- [What this task involves]: Your task is to copy every line of the entries that holds the word "บไซต".

● ● ● ●

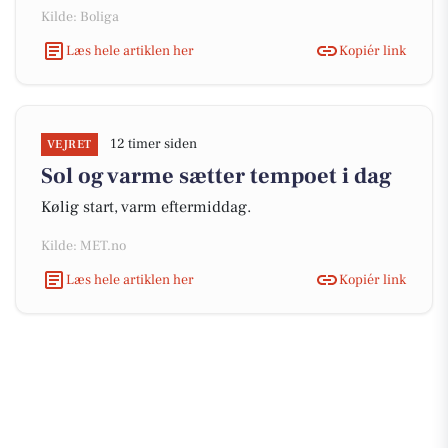
Kilde: Boliga
Læs hele artiklen her
Kopiér link
12 timer siden
VEJRET
Sol og varme sætter tempoet i dag
Kølig start, varm eftermiddag.
Kilde: MET.no
Læs hele artiklen her
Kopiér link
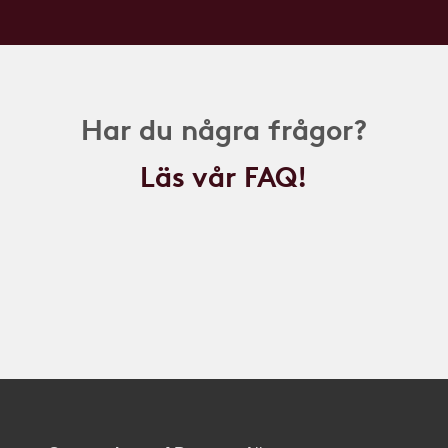
Har du några frågor?
Läs vår FAQ!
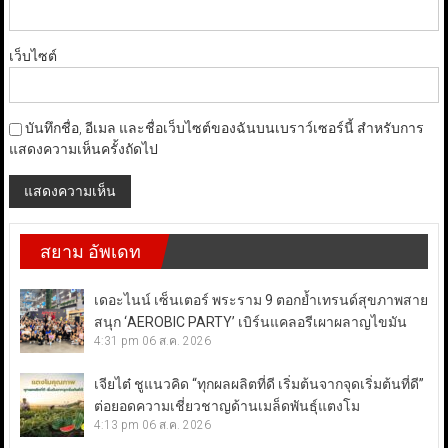
เว็บไซต์
บันทึกชื่อ, อีเมล และชื่อเว็บไซต์ของฉันบนเบราว์เซอร์นี้ สำหรับการ
แสดงความเห็นครั้งถัดไป
สยาม อัพเดท
เดอะไนน์ เซ็นเตอร์ พระราม 9 ตอกย้ำเทรนด์สุขภาพสาย
สนุก ‘AEROBIC PARTY’ เบิร์นแคลอรีเผาผลาญไขมัน
4:31 pm
06 ส.ค. 2026
เจียไต๋ ชูแนวคิด “ทุกผลผลิตที่ดี เริ่มต้นจากจุดเริ่มต้นที่ดี”
ต่อยอดความเชี่ยวชาญด้านเมล็ดพันธุ์แตงโม
4:13 pm
06 ส.ค. 2026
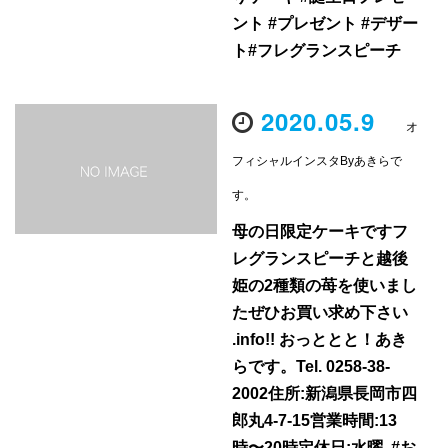
ント #プレゼント #デザー
ト#フレグランスピーチ
2020.05.9
オ
フィシャルインスタByあきらで
す。
母の日限定ケーキですフ
レグランスピーチと越後
姫の2種類の苺を使いまし
たぜひお買い求め下さい
.info!! おっととと！あき
らです。Tel. 0258-38-
2002住所:新潟県長岡市四
郎丸4-7-15営業時間:13
時〜20時定休日:水曜..#お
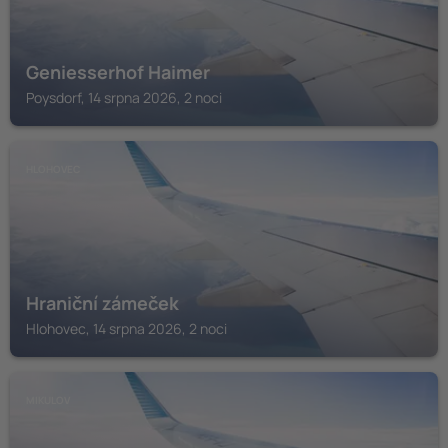
Geniesserhof Haimer
Poysdorf, 14 srpna 2026, 2 noci
HLOHOVEC
Hraniční zámeček
Hlohovec, 14 srpna 2026, 2 noci
MIKULOV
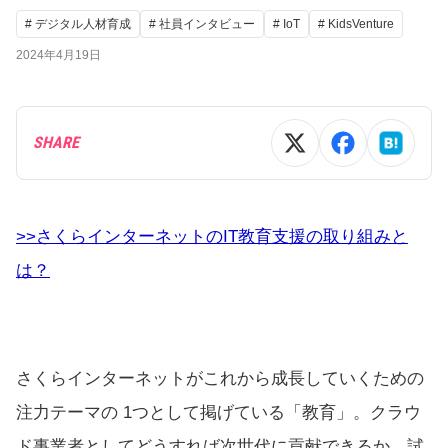
# デジタル人材育成
# 社員インタビュー
# IoT
# KidsVenture
2024年4月19日
SHARE
>>さくらインターネットのIT教育支援の取り組みと
は？
さくらインターネットがこれから成長していくための
注力テーマの 1つとして掲げている「教育」。クラウ
ド事業者としてどうすれば次世代に貢献できるか、試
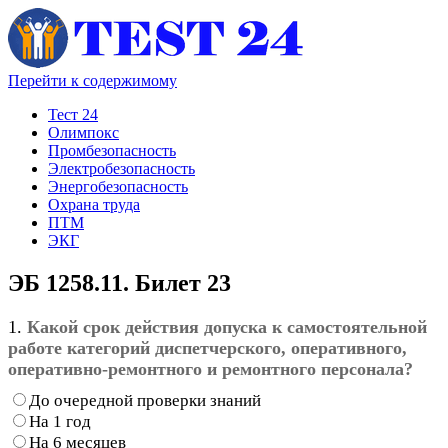
Перейти к содержимому
Тест 24
Олимпокс
Промбезопасность
Электробезопасность
Энергобезопасность
Охрана труда
ПТМ
ЭКГ
ЭБ 1258.11. Билет 23
1.
Какой срок действия допуска к самостоятельной
работе категорий диспетчерского, оперативного,
оперативно-ремонтного и ремонтного персонала?
До очередной проверки знаний
На 1 год
На 6 месяцев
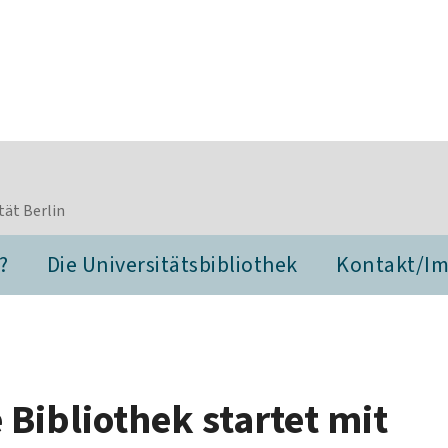
tät Berlin
?
Die Universitätsbibliothek
Kontakt/I
Bibliothek startet mit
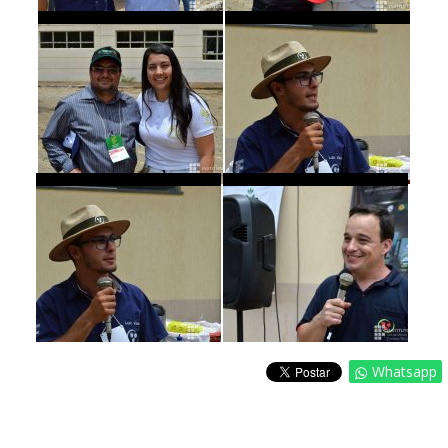
Whatsapp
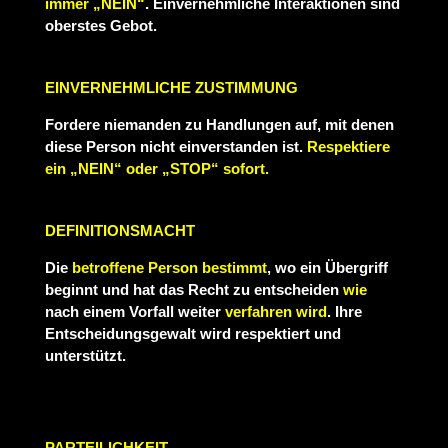
immer „NEIN“
. Einvernehmliche Interaktionen sind
oberstes Gebot.
EINVERNEHMLICHE ZUSTIMMUNG
Fordere niemanden zu Handlungen auf, mit denen
diese Person nicht einverstanden ist.
Respektiere
ein „NEIN“ oder „STOP“ sofort.
DEFINITIONSMACHT
Die
betroffene Person
bestimmt
, wo ein Übergriff
beginnt und hat das Recht zu entscheiden
wie
nach einem Vorfall weiter
verfahren wird
. Ihre
Entscheidungsgewalt wird respektiert und
unterstützt.
PARTEILICHKEIT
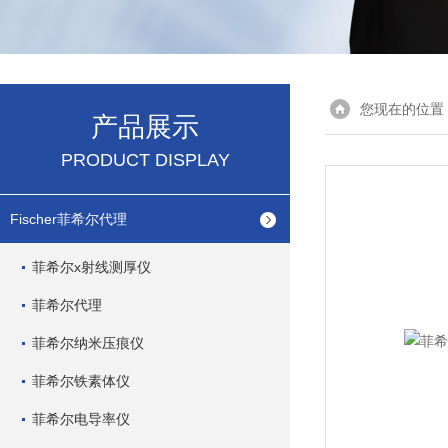
您现在的位置
产品展示
PRODUCT DISPLAY
Fischer菲希尔代理
菲希尔x射线测厚仪
菲希尔代理
菲希尔纳米压痕仪
菲希尔铁素体仪
菲希尔电导率仪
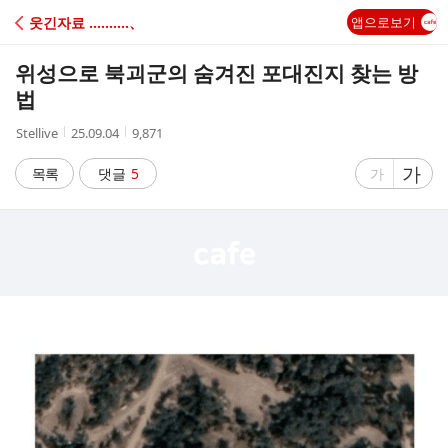
C
웃긴자료 ‥‥‥‥‥、
앱으로보기
A
위성으로 북괴군의 숨겨진 포대진지 찾는 방
F
법
작
작
조
Stellive
25.09.04
9,871
E
성
성
회
자
시
수
글
가
글
목록
댓글
5
가
간
자
자
크
크
기
기
크
작
게
게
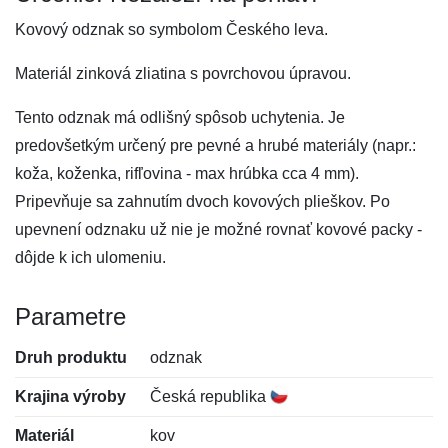
Kovový odznak so symbolom Českého leva.
Materiál zinková zliatina s povrchovou úpravou.
Tento odznak má odlišný spôsob uchytenia. Je
predovšetkým určený pre pevné a hrubé materiály (napr.:
koža, koženka, rifľovina - max hrúbka cca 4 mm).
Pripevňuje sa zahnutím dvoch kovových plieškov. Po
upevnení odznaku už nie je možné rovnať kovové packy -
dôjde k ich ulomeniu.
Parametre
Druh produktu
odznak
Krajina výroby
Česká republika
Materiál
kov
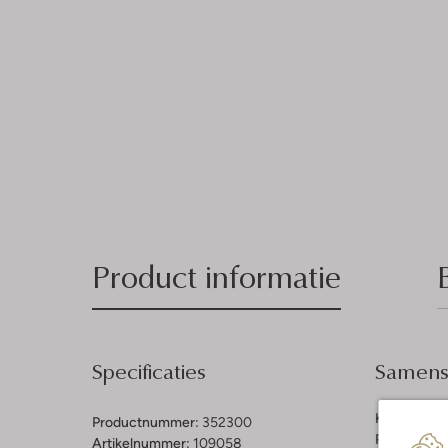
Product informatie
Specificaties
Samenst
Kleur:
Gebr
Productnummer:
352300
Print:
Grafi
Artikelnummer:
109058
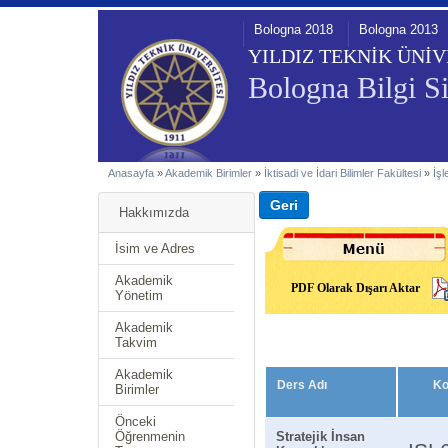
Bologna 2018
Bologna 2013
YILDIZ TEKNİK ÜNİV
Bologna Bilgi Si
Anasayfa
»
Akademik Birimler
»
İktisadi ve İdari Bilimler Fakültesi
»
İş
Hakkımızda
İsim ve Adres
Akademik
PDF Olarak Dışarı Aktar
Yönetim
Akademik
Takvim
Akademik
Ders Adı
K
Birimler
Önceki
Öğrenmenin
Stratejik İnsan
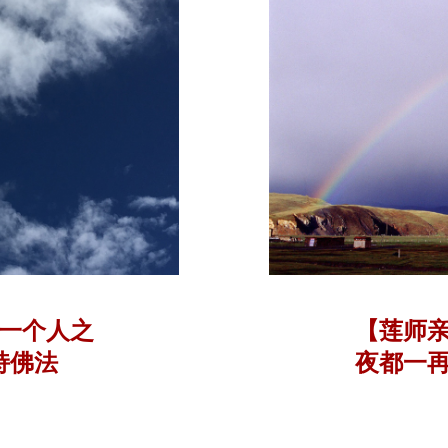
一个人之
【莲师
持佛法
夜都一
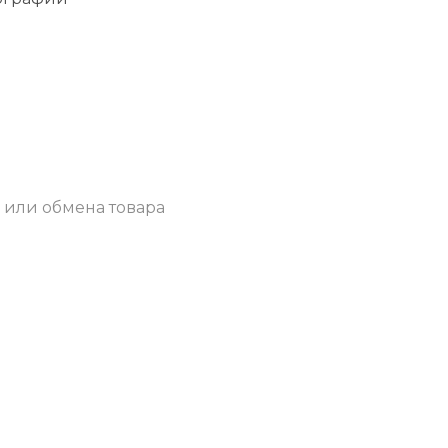
 или обмена товара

● ● ● ●

- [Task response]:
เว็บไซต์
บันทึกชื่อ, อีเมล และชื่อเว็บไซต์ของฉันบนเบราว์เซอร์นี้ สำหรับการ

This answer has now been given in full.